VICTOR PELTIER : Nous avons basé le développement de Stuart sur la restauration depuis le début parce que les fondateurs venaient de ce secteur. Nous avons la volonté de pousser les modes transports doux qui permettent de désengorger les villes de camions. L’idée est de réussir en mobilisant le parc de magasins de nos clients avec leurs plateformes et de mobiliser ces assets physiques pour effectuer des livraisons sur des rayons courts. On obtient donc une promesse de livraison en un temps record, entre 30 et 40 minutes pour Franprix. De par la densité de son réseau, cela nous démarque de l’approche d’Amazon et d’autres grandes surfaces qui ont des entrepôts à l’extérieur de Paris. Elles entrent dans la capitale avec des véhicules thermiques pour effectuer des tournées de livraisons sur des créneaux plus larges.
V. P. : Nous avons gagné des clients sur deux plans. Notre partenariat avec Franprix s’est mis en place à peu près au même moment que celui établi avec Carrefour, ce qui nous a permis de collaborer avec les plus grands acteurs de la place : Monoprix, Franprix, Carrefour, Auchan, Système U… En attaquant cette verticale, nous avons pu nous présenter comme spécialiste de la livraison alimentaire. Franprix sort de la livraison à domicile classique, c’est-à-dire faire ses courses en magasins, laisser son Caddie et se faire livrer dans les 2-3 heures, et essaye de pousser une offre entièrement digitalisée, sans passage en magasin mais proposant une livraison beaucoup plus précise.
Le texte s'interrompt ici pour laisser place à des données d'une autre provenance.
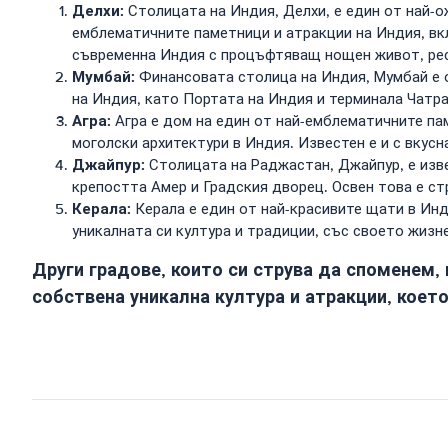
Делхи:
Столицата на Индия, Делхи, е един от най-ож
емблематичните паметници и атракции на Индия, вк
съвременна Индия с процъфтяващ нощен живот, рес
Мумбай:
Финансовата столица на Индия, Мумбай е о
на Индия, като Портата на Индия и терминала Чатр
Агра:
Агра е дом на един от най-емблематичните пам
моголски архитектури в Индия. Известен е и с вкусн
Джайпур:
Столицата на Раджастан, Джайпур, е изве
крепостта Амер и Градския дворец. Освен това е ст
Керала:
Керала е един от най-красивите щати в Инд
уникалната си култура и традиции, със своето жизне
Други градове, които си струва да споменем, 
собствена уникална култура и атракции, коет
Elle nous a permis de nous développer et l’enseigne connaît une croissance très importante sur ce service. La digitalisation de l’offre constitue un gros atout pour Franprix.
V. P. : Je pense que sur ce marché une grosse évangélisation est en train de s’opérer au niveau de la digitalisation des offres. L’arrivée de Leclerc me semble une opportunité pour tout le marché. Dans leur approche et leur façon de construire leurs offres, les enseignes restent différentes. Pour moi, la croissance de Franprix se poursuivra car la gamme de l’offre s’adresse à un public de paniers relativement resserrés, de courses pour 2 à 3 jours, livrées en instantané. Il s’agit d’urbains qui n’ont pas beaucoup de temps, de populations à haute valeur ajoutée, de jeunes actifs, des CSP+. Leclerc propose plutôt des créneaux par demi-journée, presque en J + 1, avec des prix plus agressifs. L’enseigne s’adresse à des paniers plus gros, à un public plus familial qui n’est, me semble-t-il, pas le cœur de cible de Franprix. Chacun a des atouts à faire valoir.
V. P. : Le livreur est payé en fonction de la distance. À vélo ou en voiture, ils ne touchent pas la même chose mais ils ne transportent pas les mêmes colis. Pour les voitures, nous ne passons pas par des auto-entrepreneurs pour ne pas enfreindre la loi mais par des sociétés de courses. Elles s’avèrent plus coûteuses avec leurs frais fixes mais disposent des capacités de transport de marchandises. Un vélo va prendre entre 0 et 80 litres, et jusqu’à 12 kg, alors qu’une voiture prendra jusqu’à 300 l/50 kg) mais aura des temps de manipulation/manutention au point de retrait et de livraison plus importants qui lui valent une rémunération supérieure. Les prix sont donc différenciés par type de transport et sont complètement intégrés au système de Franprix. En fonction du panier ou de l’article, le bon type de transport est appelé. Les coûts sont intégrés au système et le client n’est pas impacté.
V. P. : Il s’agit de stratégie interne à chaque acteur et on le constate aussi sur d’autres plateformes de livraison de nourriture. Où vais-je prélever ma valeur ajoutée ? En augmentant la marge sur les produits et en affichant des frais de livraison bas ou en affichant des frais de livraison plus hauts et une marge sur les produits plus réduites ? Les distributeurs réfléchissent sur toutes ces problématiques pour savoir quel est le bon modèle. Il faut aussi amortir le coût de picking (le coût de l’employé polyvalent préparateur) et ajouter un surcoût à l’offre de livraison et le livreur.